Let $S$ be the side of a regular hexagon. $$S \sim \text{Uniform}(10,14)$$
I have to compute the mean and pdf of the Area.
I've looked it up, and the area of a regular hexagon of side $S$ is given by $$A=\frac{3\sqrt3}{2}s^2$$
Therefore they're asking me to compute the pdf and mean of A.
So $$S = +\sqrt{\frac{2}{3\sqrt{3}}A}$$
The pdf of $S$ is given by $$f_S(x) = \frac{1}{14-10} = 0.25 $$
The pdf of A would be given by
$$f_A(y) = f_S(S) \ \cdot |S'| =0.25 \cdot \frac{\sqrt{2}\sqrt{3}}{6\sqrt{y\sqrt{3}}}$$
Then the mean is given by:
$$\int_{150\sqrt{2}}^{294 \sqrt{3}} y f_A(y) = 434.3576510$$.

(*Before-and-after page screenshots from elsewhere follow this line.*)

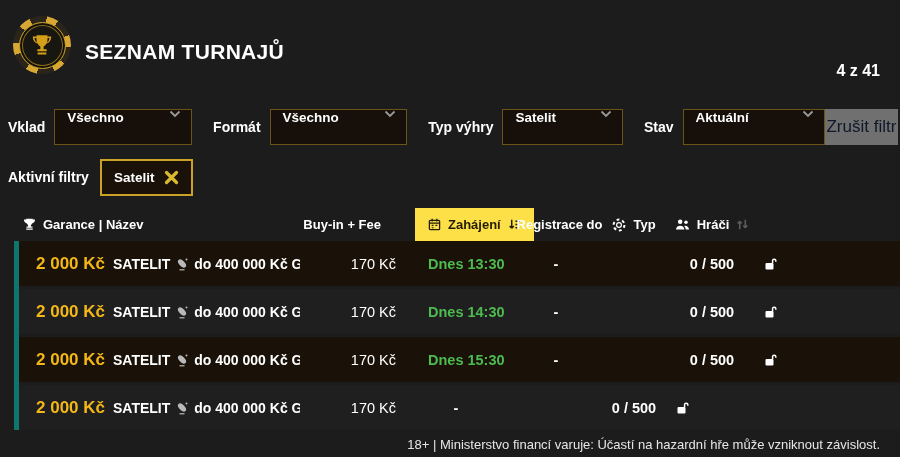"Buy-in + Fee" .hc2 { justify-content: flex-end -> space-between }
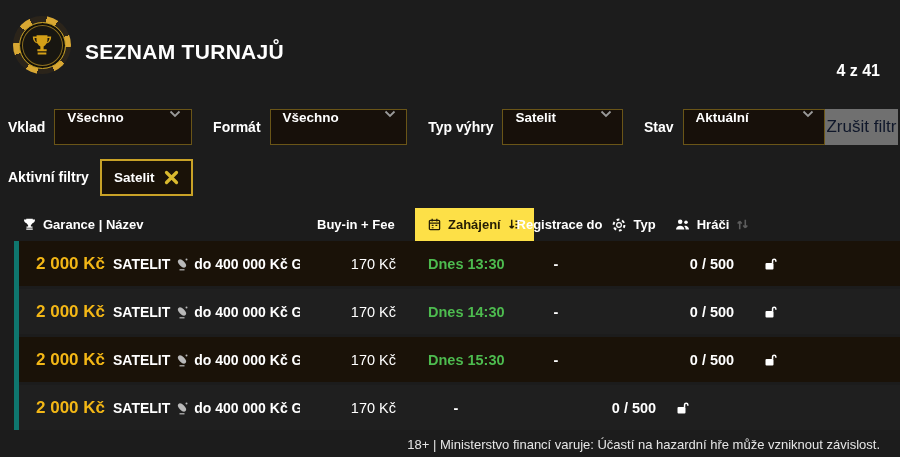"Heslo" div.hcell { html: none -> <div> <svg> <rect></rect> <path></path> </svg> <span>Heslo</span> </div> }
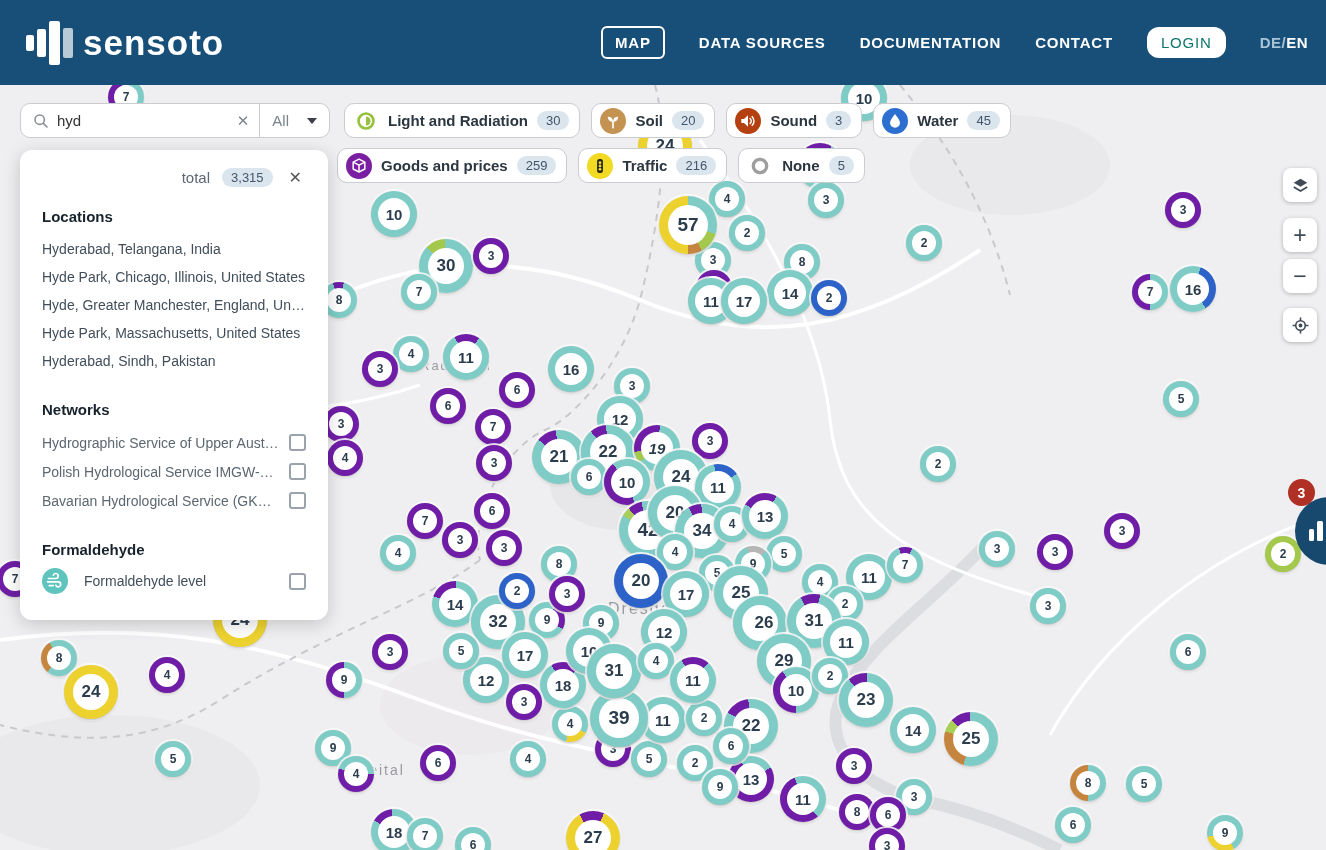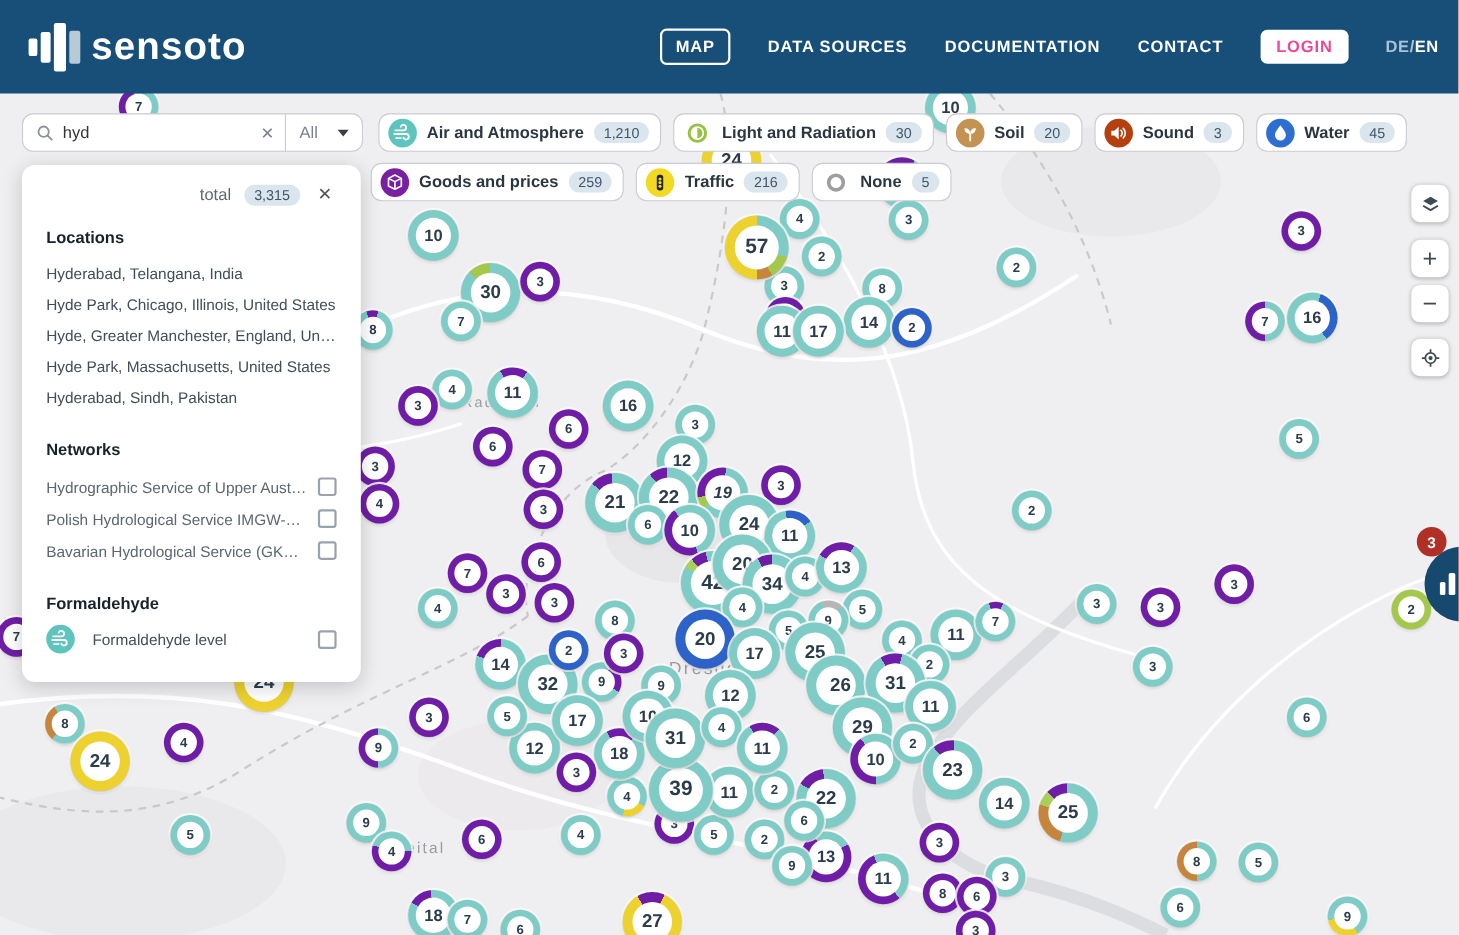"LOGIN" .login-btn { border-radius: 6px -> 12px; color: #ec4899 -> #0f766e; font-weight: 700 -> 400 }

But I've done a simulation with RStudio, and the value I obtain is around $378.4282$
$$f_A(a) = f_S(g^{-1}(a)) \left|\frac{dg^{-1}}{da}\right|$$ with $a = g(s) = c s^2$ where $c = 3 \sqrt{3}/2$. Thus $$f_A(a) = \frac{f_S(\sqrt{a/c})}{2\sqrt{ca}},$$ and since $$f_S(s) = \frac{1}{4} \mathbb 1 (10 \le s \le 14),$$ the desired PDF of $A$ is $$f_A(a) = \frac{1}{8 \sqrt{ca}} \mathbb 1 (100c \le a \le 196c) = \frac{\mathbb 1 (150 \sqrt{3} \le c \le 294 \sqrt{3})}{4 \cdot 2^{1/2} \cdot 3^{3/4} a^{1/2}}.$$ The mean is $$\operatorname{E}[A] = 218 \sqrt{3}.$$ Your error was using the lower bound $150\sqrt{2}$ instead of $150\sqrt{3}$.
Alternatively, you could have calculated the mean by noting $$\operatorname{E}[A] = \operatorname{E}[c S^2] = c \operatorname{E}[S^2] = c \left(\operatorname{Var}[S] + \operatorname{E}[S]^2\right),$$ and recalling that the mean and variance for a uniform distribution are $$\operatorname{E}[S] = \frac{a+b}{2} = 12, \quad \operatorname{Var}[S] = \frac{(b-a)^2}{12} = \frac{4}{3}.$$